The Friends We Keep(82)
Topher’s heart started beating so fast, he could hardly catch his breath. “Alan, what are you talking about?”
Alan faltered. “Oh my God. You haven’t . . .”
Topher frowned. “I haven’t seen . . . I don’t know . . .”
“Oh my God, I’m so sorry. I wouldn’t have said anything.”
“Can you just tell me?”
“Absolutely.” He was embarrassed, as if bearing the bad news somehow made it his fault. He stepped back to his table and grabbed his phone as the man he was sitting with caught Topher’s eye. His look, too, was one of pity. He knew as well, Topher realized. They were probably talking about it before Alan approached him. He turned to look around the restaurant, seeing people still staring, wondering what the hell he had been embroiled in now.
He wasn’t unused to bad publicity, but God knew what they’d printed this time. A former lover giving an explicit tell-all to one of the gossip blogs? He tried to think of what it could be, but his mind was blank.
Alan busied himself with his phone, eventually handing it to Topher with an apologetic expression. On the screen he saw the gossip blog that everyone in the business read. He read it, all his friends read it, everyone he knew read it (even if they wouldn’t admit it).
The headline made him feel faint. Soap Star Revealed as Fraud! Author of Behind the Scenes accused of plagiarizing book!
He didn’t read more. He felt dizzy and slightly sick.
“Here,” Alan said, gesturing to their table. “Do you want to sit down? I am so sorry. You didn’t know about this?”
“I . . . my phone has been switched off. I haven’t been online. I didn’t know.”
“Can I do something for you? Call anyone?”
“I’m fine,” he lied, forcing a smile. “Please don’t feel bad for telling me. I’m glad I know.” He rolled his eyes. “They’ll drag up any old garbage on you.”
“I know,” Alan commiserated. “Sometimes I thank God I’ve never been successful.” They said goodbye as Topher headed toward Dickie, ignoring the feeling that every single person in the restaurant was staring at him and thinking he was a fraud and a liar.
“Are you okay?” Dickie shot him a look as he approached.
“No. I’ll tell you outside.”
Topher showed him the story on the way home. It was worse than he thought when Alan showed him the headline. They had printed paragraphs from Topher’s book, and paragraphs from the self-published memoir Topher had picked up in Maine, lining up and highlighting the sentences that were the same. The beautiful sentences Topher had copied into his own manuscript to try to inspire him at a time when he had no idea what to write. Sentences, he realized now, he had forgotten to remove.

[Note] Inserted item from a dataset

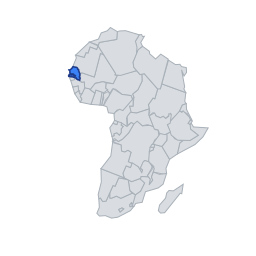 Senegal highlighted on a map of Africa, rotated 20°
{"feature_id": "SEN", "entity_name": "Senegal", "entity_type": "country or territory", "adm_level": 0, "iso_a3": "SEN", "parent_name": "Africa", "parent_adm1": "", "projection": "natural_earth1", "projection_center": [-14.381, 14.503], "detail": "fine", "context": "in_parent", "style": "filled", "palette": "blue", "viewbox_px": 256, "rotation_deg": 20, "n_neighbors": 49, "source": "natural_earth", "source_scale": "50m", "svg_char_len": 11679}
<svg xmlns="http://www.w3.org/2000/svg" viewBox="0 0 256 256"><g transform="rotate(20 128 128)"><path d="M166.2,133.7L177.8,143.2L177.5,153.0L179.8,157.6L178.0,159.1L167.0,160.7L165.4,155.3L158.9,152.6L156.6,147.9L156.1,142.8L159.2,139.9L158.5,134.2L166.2,133.7Z" fill="#d9dde1" stroke="#a8b0b8" stroke-width="1"/><path d="M71.8,61.1L71.8,65.0L64.8,64.9L64.9,71.4L62.9,71.7L62.8,76.7L53.8,77.5L62.4,60.4L71.8,61.1Z" fill="#d9dde1" stroke="#a8b0b8" stroke-width="1"/><path d="M156.1,142.8L158.9,152.6L154.5,153.1L153.4,161.4L156.1,162.4L156.2,165.2L150.8,160.9L139.8,159.6L139.2,149.9L135.6,149.0L133.2,151.7L129.8,151.9L127.3,146.3L118.2,146.1L121.4,142.8L123.5,144.0L126.7,140.3L130.3,132.4L132.3,120.5L134.3,118.4L140.8,121.0L147.9,117.9L151.7,117.9L154.1,120.3L156.9,119.5L160.2,125.6L157.3,129.8L156.1,142.8Z" fill="#d9dde1" stroke="#a8b0b8" stroke-width="1"/><path d="M183.2,135.6L181.8,124.2L184.3,120.5L190.5,118.5L196.5,110.8L187.3,107.8L184.7,104.3L185.9,102.0L189.2,104.6L203.3,100.5L201.5,110.6L196.7,120.5L183.2,135.6Z" fill="#d9dde1" stroke="#a8b0b8" stroke-width="1"/><path d="M177.8,143.2L166.2,133.7L168.7,126.4L166.4,120.4L169.2,117.2L175.5,122.1L183.7,121.3L181.8,124.2L183.2,135.6L177.8,143.2Z" fill="#d9dde1" stroke="#a8b0b8" stroke-width="1"/><path d="M145.4,110.3L143.7,109.1L142.9,108.4L143.0,105.5L139.2,99.1L141.3,91.2L143.2,91.4L142.5,80.1L145.0,80.1L144.6,75.0L170.2,75.0L172.3,83.7L174.4,85.2L171.2,87.9L170.5,96.6L166.5,104.1L166.0,109.1L163.0,100.0L160.2,106.2L157.1,105.0L154.9,107.3L150.1,107.1L146.3,105.0L143.8,109.3L145.4,110.3Z" fill="#d9dde1" stroke="#a8b0b8" stroke-width="1"/><path d="M142.5,81.2L143.2,91.4L141.3,91.2L139.2,99.1L141.4,102.8L130.8,111.1L125.0,112.3L121.9,106.9L125.2,105.8L123.1,97.2L120.7,94.5L124.2,88.8L125.2,79.1L122.6,72.8L124.7,71.4L142.5,81.2Z" fill="#d9dde1" stroke="#a8b0b8" stroke-width="1"/><path d="M124.8,204.5L126.0,203.2L129.3,205.7L132.4,204.2L133.1,194.7L134.9,200.0L136.4,199.7L140.4,196.0L145.3,196.5L154.2,187.8L157.9,188.2L159.0,193.7L158.5,197.5L156.8,197.2L155.8,199.8L156.9,201.2L160.3,199.8L158.5,204.9L148.9,215.3L143.4,218.3L136.7,218.1L131.3,220.5L127.9,218.8L128.2,212.4L124.8,204.5ZM151.6,205.5L149.7,205.2L147.1,207.8L149.3,209.6L151.6,205.5Z" fill="#d9dde1" stroke="#a8b0b8" stroke-width="1"/><path d="M151.6,205.5L149.3,209.6L147.1,207.8L149.7,205.2L151.6,205.5Z" fill="#d9dde1" stroke="#a8b0b8" stroke-width="1"/><path d="M157.9,188.2L151.2,186.3L145.9,176.6L149.7,177.2L157.1,170.9L162.5,174.0L161.5,183.2L157.9,188.2Z" fill="#d9dde1" stroke="#a8b0b8" stroke-width="1"/><path d="M154.2,187.8L145.3,196.5L140.4,196.0L136.4,199.7L134.9,200.0L133.1,194.7L133.6,187.2L135.8,187.1L136.3,178.0L145.9,176.6L151.2,186.3L154.2,187.8Z" fill="#d9dde1" stroke="#a8b0b8" stroke-width="1"/><path d="M133.6,187.2L132.4,204.2L129.3,205.7L126.0,203.2L124.8,204.5L122.7,200.7L121.4,187.9L116.5,175.5L145.5,176.2L136.3,178.0L135.8,187.1L133.6,187.2Z" fill="#d9dde1" stroke="#a8b0b8" stroke-width="1"/><path d="M65.9,99.5L64.5,93.9L65.6,91.9L78.9,91.6L76.6,67.4L79.9,67.3L97.6,80.9L97.7,82.5L100.1,82.3L99.0,91.5L88.7,93.0L82.3,96.8L79.4,104.8L73.6,105.2L71.2,99.8L68.9,101.0L65.9,99.5Z" fill="#d9dde1" stroke="#a8b0b8" stroke-width="1"/><path d="M53.8,77.5L62.8,76.7L62.9,71.7L64.9,71.4L64.8,64.9L71.8,65.0L71.8,61.1L79.9,67.3L76.6,67.4L78.9,91.6L65.6,91.9L64.5,93.9L59.2,88.8L55.1,90.0L55.5,79.9L53.8,77.5Z" fill="#d9dde1" stroke="#a8b0b8" stroke-width="1"/><path d="M97.3,115.3L95.4,115.6L94.9,108.0L92.9,104.5L97.4,100.0L99.6,103.8L97.3,109.5L97.3,115.3Z" fill="#d9dde1" stroke="#a8b0b8" stroke-width="1"/><path d="M122.6,72.8L125.2,79.1L124.2,88.8L120.7,94.5L123.1,97.2L122.2,99.4L119.8,96.5L110.9,98.5L103.0,95.8L100.1,96.7L99.1,101.5L93.4,98.4L91.9,93.1L99.0,91.5L100.1,82.3L116.4,71.2L121.1,73.7L122.6,72.8Z" fill="#d9dde1" stroke="#a8b0b8" stroke-width="1"/><path d="M97.3,115.3L100.7,96.1L110.9,98.5L119.8,96.5L123.1,100.4L117.2,113.4L111.7,114.8L110.1,119.1L104.4,120.4L100.9,115.3L97.3,115.3Z" fill="#d9dde1" stroke="#a8b0b8" stroke-width="1"/><path d="M122.9,98.4L125.2,105.8L121.9,106.9L125.3,111.6L123.3,119.2L126.6,126.9L112.7,125.4L110.1,119.8L110.7,117.3L113.6,113.3L117.2,113.4L122.9,98.4Z" fill="#d9dde1" stroke="#a8b0b8" stroke-width="1"/><path d="M93.2,103.2L95.4,115.6L93.7,116.1L91.1,103.9L93.2,103.2Z" fill="#d9dde1" stroke="#a8b0b8" stroke-width="1"/><path d="M91.3,103.1L93.7,116.1L85.1,118.5L84.8,103.3L91.3,103.1Z" fill="#d9dde1" stroke="#a8b0b8" stroke-width="1"/><path d="M73.6,105.2L77.6,104.4L85.0,106.6L85.1,118.5L74.3,120.1L74.7,116.7L72.4,114.8L73.6,105.2Z" fill="#d9dde1" stroke="#a8b0b8" stroke-width="1"/><path d="M61.1,99.1L68.9,101.0L71.2,99.8L73.6,105.2L73.1,111.6L71.0,112.6L69.8,109.5L68.2,109.9L66.8,105.6L62.1,108.5L58.0,103.1L61.1,99.1Z" fill="#d9dde1" stroke="#a8b0b8" stroke-width="1"/><path d="M54.6,99.6L61.1,99.1L61.0,101.1L58.0,103.1L54.6,99.6Z" fill="#d9dde1" stroke="#a8b0b8" stroke-width="1"/><path d="M72.7,111.6L72.4,114.8L74.7,116.7L74.3,120.1L66.1,113.9L68.8,109.8L71.0,112.6L72.7,111.6Z" fill="#d9dde1" stroke="#a8b0b8" stroke-width="1"/><path d="M62.1,108.5L66.8,105.6L68.8,109.8L66.1,113.9L62.1,108.5Z" fill="#d9dde1" stroke="#a8b0b8" stroke-width="1"/><path d="M79.4,104.8L81.8,97.5L88.7,93.0L91.9,93.1L93.4,98.4L95.9,99.0L93.2,103.2L84.8,103.3L85.0,106.6L79.4,104.8Z" fill="#d9dde1" stroke="#a8b0b8" stroke-width="1"/><path d="M151.7,117.9L145.2,118.2L140.8,121.0L134.3,118.4L132.1,122.3L129.2,121.8L126.7,125.5L123.2,117.4L125.0,112.3L130.8,111.1L141.4,102.8L142.9,108.4L151.7,117.9Z" fill="#d9dde1" stroke="#a8b0b8" stroke-width="1"/><path d="M132.1,122.3L130.3,132.4L126.7,140.3L123.5,144.0L119.2,142.6L117.6,144.1L115.8,141.4L117.5,140.0L116.7,138.3L119.1,136.3L122.3,137.6L123.2,134.7L121.9,131.2L122.9,128.2L120.7,127.9L120.2,125.5L126.6,126.9L129.2,121.8L132.1,122.3Z" fill="#d9dde1" stroke="#a8b0b8" stroke-width="1"/><path d="M116.3,125.5L120.0,125.3L120.7,127.9L122.9,128.2L121.9,131.2L123.2,134.7L122.3,137.6L119.1,136.3L116.7,138.3L117.5,140.0L115.8,141.4L110.8,134.1L112.3,128.7L116.3,128.6L116.3,125.5Z" fill="#d9dde1" stroke="#a8b0b8" stroke-width="1"/><path d="M112.7,125.4L116.3,125.5L116.3,128.6L112.3,128.7L112.7,125.4Z" fill="#d9dde1" stroke="#a8b0b8" stroke-width="1"/><path d="M158.9,152.6L164.3,156.0L162.6,166.3L163.8,167.0L157.0,169.1L157.1,170.9L149.7,177.2L141.5,176.1L138.7,172.4L139.2,164.2L143.8,164.3L143.7,159.2L150.8,160.9L156.2,165.2L156.1,162.4L153.4,161.4L153.8,154.7L155.1,152.8L158.9,152.6Z" fill="#d9dde1" stroke="#a8b0b8" stroke-width="1"/><path d="M163.3,154.9L166.6,157.2L166.8,166.0L169.1,168.6L167.3,174.2L166.4,168.6L162.6,166.3L164.8,158.2L163.3,154.9Z" fill="#d9dde1" stroke="#a8b0b8" stroke-width="1"/><path d="M167.0,160.7L173.4,160.8L179.8,157.6L180.2,168.8L176.9,174.0L166.2,181.9L166.7,193.0L161.1,196.2L160.3,199.8L158.7,199.7L157.9,188.2L161.5,183.2L162.5,174.0L157.2,171.9L157.0,169.1L163.8,167.0L166.4,168.6L167.3,174.2L169.1,168.6L166.8,166.0L167.0,160.7Z" fill="#d9dde1" stroke="#a8b0b8" stroke-width="1"/><path d="M158.7,199.7L156.9,201.2L155.8,199.8L156.8,197.2L158.7,199.7Z" fill="#d9dde1" stroke="#a8b0b8" stroke-width="1"/><path d="M117.6,144.1L119.2,144.0L118.2,146.1L117.6,144.1ZM118.5,146.9L127.3,146.3L129.8,151.9L133.2,151.7L135.6,149.0L139.2,149.9L139.8,159.6L143.9,160.0L143.8,164.3L139.2,164.2L138.7,172.4L141.5,176.1L116.5,175.5L121.4,160.1L118.5,146.9Z" fill="#d9dde1" stroke="#a8b0b8" stroke-width="1"/><path d="M158.6,137.4L159.2,139.9L156.1,142.8L155.4,138.5L158.6,137.4Z" fill="#d9dde1" stroke="#a8b0b8" stroke-width="1"/><path d="M199.1,162.0L201.0,171.4L199.4,171.4L191.4,195.1L187.6,196.8L184.8,195.3L184.0,189.6L187.3,181.0L186.6,175.8L187.9,172.7L192.1,171.6L199.1,162.0Z" fill="#d9dde1" stroke="#a8b0b8" stroke-width="1"/><path d="M54.2,97.7L58.1,95.8L60.8,96.8L54.2,97.7Z" fill="#d9dde1" stroke="#a8b0b8" stroke-width="1"/><path d="M110.0,53.6L105.3,43.9L106.7,36.6L108.8,35.5L110.3,37.1L112.0,36.2L110.7,43.3L113.8,46.3L110.0,53.6Z" fill="#d9dde1" stroke="#a8b0b8" stroke-width="1"/><path d="M71.8,61.1L71.7,57.4L87.1,48.6L85.0,41.1L86.9,39.7L92.4,37.4L106.7,36.6L105.3,43.9L108.8,49.0L110.8,55.9L110.3,64.4L112.6,68.9L116.4,71.2L103.1,81.1L97.7,82.5L97.6,80.9L71.8,61.1Z" fill="#d9dde1" stroke="#a8b0b8" stroke-width="1"/><path d="M170.7,94.4L171.2,87.9L174.4,85.2L176.7,90.6L185.5,98.8L184.0,99.2L178.6,94.2L170.7,94.4Z" fill="#d9dde1" stroke="#a8b0b8" stroke-width="1"/><path d="M62.4,60.4L69.8,54.6L70.3,47.8L75.2,43.8L77.1,39.6L85.0,41.1L87.1,48.6L71.7,57.4L71.8,60.4L62.4,60.4Z" fill="#d9dde1" stroke="#a8b0b8" stroke-width="1"/><path d="M170.2,75.0L144.6,75.0L142.8,50.4L150.9,52.2L155.0,50.4L157.3,52.0L162.1,51.3L164.0,55.7L162.9,60.0L158.4,55.0L167.2,70.0L167.1,72.1L170.2,75.0Z" fill="#d9dde1" stroke="#a8b0b8" stroke-width="1"/><path d="M142.2,49.5L145.0,80.1L142.5,81.2L124.7,71.4L121.1,73.7L112.6,68.9L110.3,64.4L110.8,50.9L113.8,46.3L121.8,48.6L123.0,50.9L130.3,53.7L133.5,47.4L142.2,49.5Z" fill="#d9dde1" stroke="#a8b0b8" stroke-width="1"/><path d="M196.5,110.8L190.5,118.5L178.7,122.5L171.1,119.9L163.8,111.4L170.7,94.4L173.3,94.9L173.9,93.0L182.2,96.9L184.0,99.2L182.9,103.0L185.1,103.4L187.3,107.8L196.5,110.8Z" fill="#d9dde1" stroke="#a8b0b8" stroke-width="1"/><path d="M184.0,99.2L186.1,99.6L185.1,103.4L182.9,103.0L184.0,99.2Z" fill="#d9dde1" stroke="#a8b0b8" stroke-width="1"/><path d="M166.2,133.7L156.7,134.7L160.3,121.6L166.4,120.4L167.4,122.2L168.7,126.4L166.2,133.7Z" fill="#d9dde1" stroke="#a8b0b8" stroke-width="1"/><path d="M158.5,134.2L159.3,137.1L155.4,138.5L156.0,135.4L158.5,134.2Z" fill="#d9dde1" stroke="#a8b0b8" stroke-width="1"/><path d="M159.4,122.3L156.9,119.5L153.1,120.0L143.8,109.3L147.9,104.7L150.1,107.1L154.9,107.3L157.1,105.0L160.2,106.2L162.3,103.0L161.5,100.7L164.0,100.2L166.0,109.1L163.8,111.4L169.2,117.2L165.0,121.6L159.4,122.3Z" fill="#d9dde1" stroke="#a8b0b8" stroke-width="1"/><path d="M64.2,93.4L64.4,93.8L64.4,94.0L64.3,94.3L64.5,94.5L64.7,94.8L64.8,95.0L64.8,95.3L64.8,95.6L64.9,95.8L64.9,96.0L64.7,96.4L64.9,96.7L65.1,96.9L65.1,97.0L65.3,97.2L65.6,97.1L65.8,97.3L65.8,97.6L66.0,97.8L66.1,98.0L66.1,98.5L66.1,99.0L66.2,99.4L66.2,99.6L65.8,99.5L65.3,99.6L65.1,99.6L64.8,99.6L64.5,99.6L64.2,99.8L64.0,99.7L63.9,99.6L63.7,99.6L63.3,99.5L63.1,99.5L62.9,99.3L62.8,99.2L62.8,99.3L62.7,99.4L62.5,99.2L62.4,99.0L62.2,99.0L61.8,98.9L61.1,98.9L60.3,98.9L59.7,98.9L58.9,98.9L58.4,98.9L57.9,98.9L57.5,99.1L57.0,99.4L56.4,99.5L55.8,99.4L55.6,99.5L55.3,99.6L55.2,99.7L54.9,99.7L54.6,99.7L54.4,99.4L54.6,99.2L54.9,99.1L55.0,99.1L54.9,98.9L54.7,98.9L54.6,99.0L54.4,99.0L54.4,98.9L54.4,98.3L54.4,98.1L54.4,97.9L54.5,97.7L55.1,97.6L55.6,97.6L56.0,97.6L56.5,97.6L56.5,97.2L56.8,97.1L57.2,97.1L57.7,97.0L57.8,96.8L57.9,96.7L58.0,96.6L58.4,96.8L58.6,96.9L58.7,97.0L59.0,97.1L59.5,97.4L59.9,97.4L60.4,97.3L60.8,97.2L60.8,96.8L60.5,96.7L60.1,96.7L59.9,96.8L59.6,96.8L59.4,96.6L59.2,96.5L59.0,96.4L58.8,96.3L58.4,96.0L58.2,96.0L57.7,96.0L57.3,96.2L57.2,96.5L56.8,96.5L56.1,96.5L55.4,96.5L54.9,96.5L54.8,96.3L54.7,96.1L54.5,95.9L54.4,95.7L54.5,95.6L54.7,95.4L54.5,95.5L54.4,95.5L54.4,95.3L54.2,95.0L54.0,94.5L53.7,94.3L53.5,93.8L53.3,93.7L53.2,93.6L52.9,93.8L52.7,93.6L53.0,93.5L53.6,93.1L54.3,92.2L54.9,91.0L54.9,90.8L55.0,90.6L55.1,90.1L55.1,89.8L55.3,89.6L55.4,89.2L55.6,89.0L55.9,89.0L56.2,89.1L56.6,89.1L56.9,89.1L57.2,88.9L57.5,88.9L57.8,88.9L58.0,88.8L58.0,88.7L58.3,88.6L58.8,88.7L59.3,88.7L59.8,88.9L60.3,89.3L60.5,89.6L60.6,89.8L60.8,90.0L61.0,89.9L61.2,90.0L61.3,90.1L61.5,90.0L61.8,90.2L61.9,90.4L62.0,90.7L62.1,91.1L62.2,91.3L62.3,91.4L62.4,91.5L62.5,91.6L62.8,91.8L63.0,92.1L63.0,92.3L63.2,92.5L63.4,92.7L63.7,92.8L63.8,93.0L64.2,93.4L64.2,93.4Z" fill="#3b82f6" stroke="#1e3a8a" stroke-width="1.5"/></g></svg>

He was supposed to read through the final edits and approve them, but he was so fed up with the book by that time, he didn’t have it in him to read it again. He gave the book to his assistant to approve, figuring she would pick up on any typos or grammatical errors. Which she did. What she did not pick up on were the numerous sections that had been directly copied from someone else’s work.
“What do we do?” Benedict asked, not worried, for he had been around long enough to know that these things always blew over. “How do we address this?”
“Maybe with the truth?” Topher said, turning the corner onto their block. Outside their apartment building was a swarm of journalists. Topher slowed to a halt, his mouth dropping open. There were photographers, journalists, even a news crew. This can’t be for me, he thought, until he heard his name, and suddenly they were all running toward him.
“Topher! Daily News here. Can you just tell us a few words about how you’re feeling? We’d love to have an exclusive.” Topher kept his head down, looking at the pavement, raising a hand for the first yellow cab, ushering them both in as his heart pounded.
“This is not good,” Dickie said, finally looking worried.
“What the hell am I supposed to do?” said Topher. “Where am I supposed to go? And how on earth am I supposed to explain that this was all a terrible mistake?”
thirty-seven
- 2019 -
They spent the afternoon holed up in the apartment, speaking to various crisis management PR firms. Topher didn’t deny the plagiarism, he honestly had meant to change it, but even that was problematic. While the PR experts conceded that the memoir wasn’t necessarily one hundred percent real, adding in full paragraphs that did not belong to you did not bode well.
Perhaps they could spin that it wasn’t supposed to be a memoir. That it started as a novel, and it was not unusual for writers to add notes from things that inspired them, that those passages—and they were numerous—were overlooked.
The local cable news channel featured the story, showing the growing press outside their apartment, kept at bay—thank God—by their ferocious doorman, and both Topher and Dickie turned their cell phones off, turning them back on only to make calls rather than to take them.
Topher spent much of the day feeling sick. For years he had been famous, feted, loved. He had been interviewed by everyone, even the Today show, and had seen his memoir climb up the bestseller lists. Today, every time he heard his name mentioned by a news anchor, it was synonymous with fraud. A part of him wanted to crawl under the covers and never come out; he wanted to run away from all of it and disappear, but he didn’t dare leave his apartment.